WORK REQUEST: Using the data below, restate exactly every line from the one with "Geo-fencing is an" up to and including the one with "Okay guys so". No picture belongs in it.

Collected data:
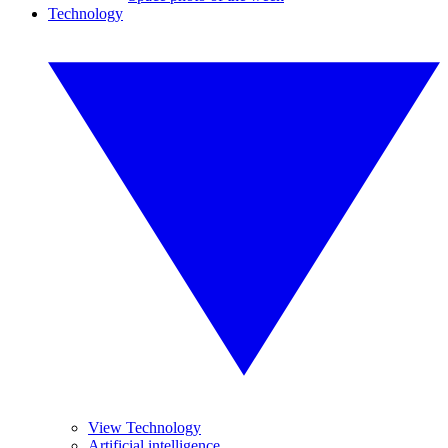
Technology
View Technology
Artificial intelligence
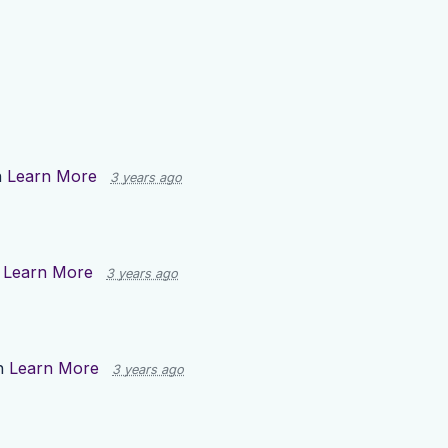
n
Learn More
3 years ago
n
Learn More
3 years ago
n
Learn More
3 years ago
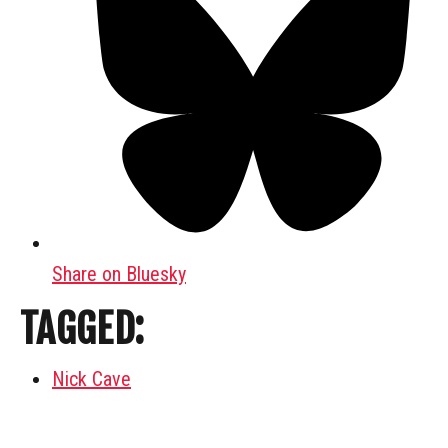
Share on Bluesky
TAGGED:
Nick Cave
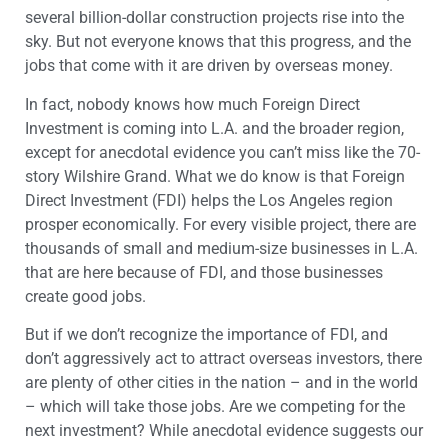
several billion-dollar construction projects rise into the
sky. But not everyone knows that this progress, and the
jobs that come with it are driven by overseas money.
In fact, nobody knows how much Foreign Direct
Investment is coming into L.A. and the broader region,
except for anecdotal evidence you can’t miss like the 70-
story Wilshire Grand. What we do know is that Foreign
Direct Investment (FDI) helps the Los Angeles region
prosper economically. For every visible project, there are
thousands of small and medium-size businesses in L.A.
that are here because of FDI, and those businesses
create good jobs.
But if we don’t recognize the importance of FDI, and
don’t aggressively act to attract overseas investors, there
are plenty of other cities in the nation – and in the world
– which will take those jobs. Are we competing for the
next investment? While anecdotal evidence suggests our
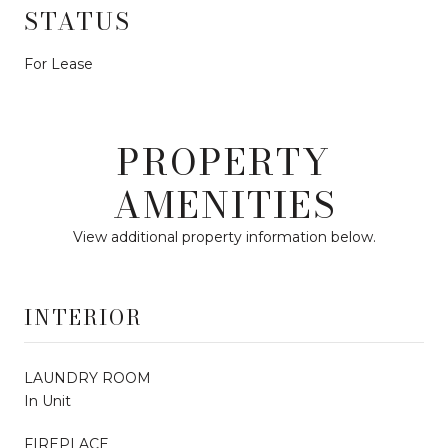
STATUS
For Lease
PROPERTY
AMENITIES
View additional property information below.
INTERIOR
LAUNDRY ROOM
In Unit
FIREPLACE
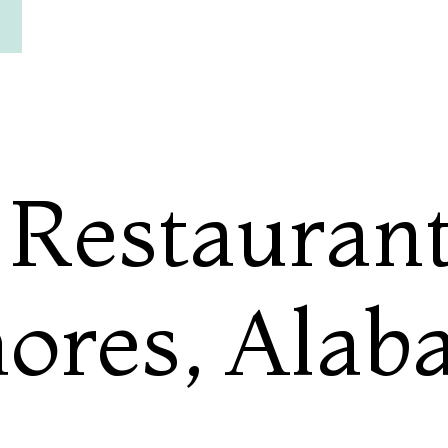
 Restaurant
hores, Ala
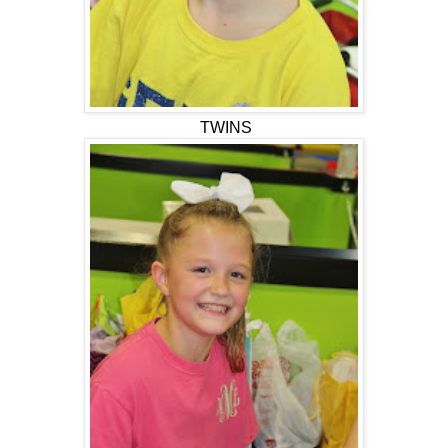
TWINS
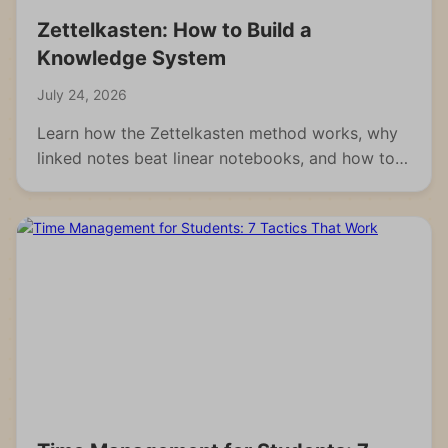
Zettelkasten: How to Build a
Knowledge System
July 24, 2026
Learn how the Zettelkasten method works, why
linked notes beat linear notebooks, and how to
build your own knowledge system from scratch.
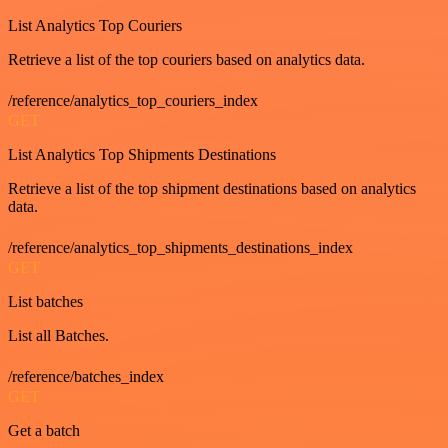
List Analytics Top Couriers
Retrieve a list of the top couriers based on analytics data.
/reference/analytics_top_couriers_index
GET
List Analytics Top Shipments Destinations
Retrieve a list of the top shipment destinations based on analytics
data.
/reference/analytics_top_shipments_destinations_index
GET
List batches
List all Batches.
/reference/batches_index
GET
Get a batch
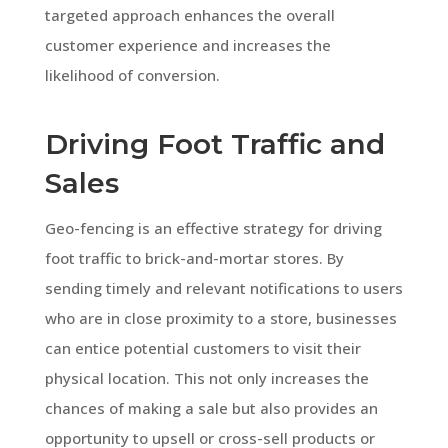
targeted approach enhances the overall
customer experience and increases the
likelihood of conversion.
Driving Foot Traffic and
Sales
Geo-fencing is an effective strategy for driving
foot traffic to brick-and-mortar stores. By
sending timely and relevant notifications to users
who are in close proximity to a store, businesses
can entice potential customers to visit their
physical location. This not only increases the
chances of making a sale but also provides an
opportunity to upsell or cross-sell products or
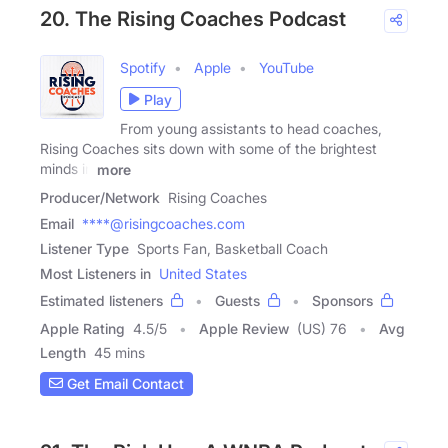
20. The Rising Coaches Podcast
Spotify
Apple
YouTube
Play
From young assistants to head coaches,
Rising Coaches sits down with some of the brightest
minds in
more
Producer/Network
Rising Coaches
Email
****@risingcoaches.com
Listener Type
Sports Fan, Basketball Coach
Most Listeners in
United States
Estimated listeners
Guests
Sponsors
Apple Rating
4.5
/
5
Apple Review
(US) 76
Avg
Length
45 mins
Get Email Contact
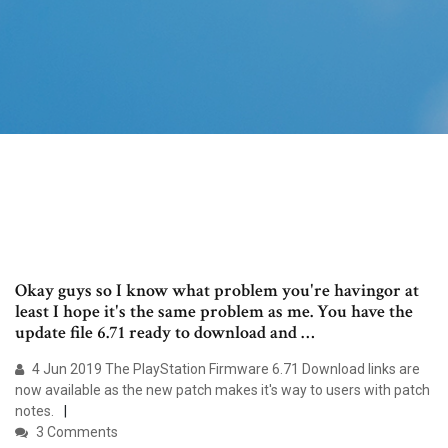
Okay guys so I know what problem you're havingor at
least I hope it's the same problem as me. You have the
update file 6.71 ready to download and …
4 Jun 2019 The PlayStation Firmware 6.71 Download links are
now available as the new patch makes it's way to users with patch
notes.
3 Comments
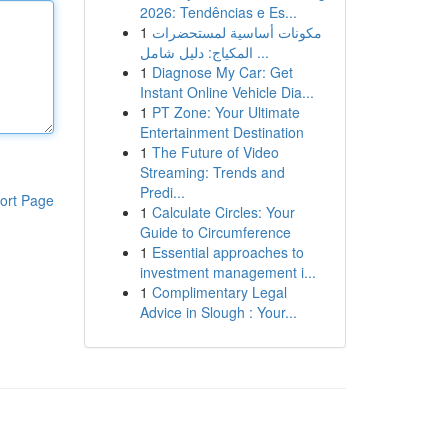
2026: Tendências e Es...
1
مكونات أساسية لمستحضرات
المكياج: دليل شامل ...
1
Diagnose My Car: Get
Instant Online Vehicle Dia...
1
PT Zone: Your Ultimate
Entertainment Destination
1
The Future of Video
Streaming: Trends and
Predi...
ort Page
1
Calculate Circles: Your
Guide to Circumference
1
Essential approaches to
investment management i...
1
Complimentary Legal
Advice in Slough : Your...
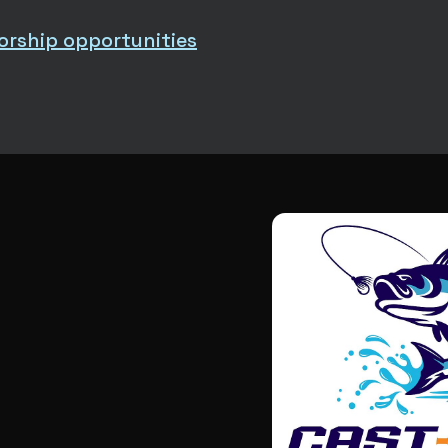
orship opportunities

RESULT FOR THIS EXERCISE:
Geo-fencing is an effective strategy for driving
foot traffic to brick-and-mortar stores. By
sending timely and relevant notifications to users
who are in close proximity to a store, businesses
can entice potential customers to visit their
physical location. This not only increases the
chances of making a sale but also provides an
opportunity to upsell or cross-sell products or
20. The Rising Coaches Podcast
Spotify
Apple
YouTube
Play
From young assistants to head coaches,
Rising Coaches sits down with some of the brightest
minds in
more
Producer/Network
Rising Coaches
Email
****@risingcoaches.com
Listener Type
Sports Fan, Basketball Coach
Most Listeners in
United States
Estimated listeners
Guests
Sponsors
Apple Rating
4.5
/
5
Apple Review
(US) 76
Avg
Length
45 mins
Get Email Contact
Okay guys so I know what problem you're havingor at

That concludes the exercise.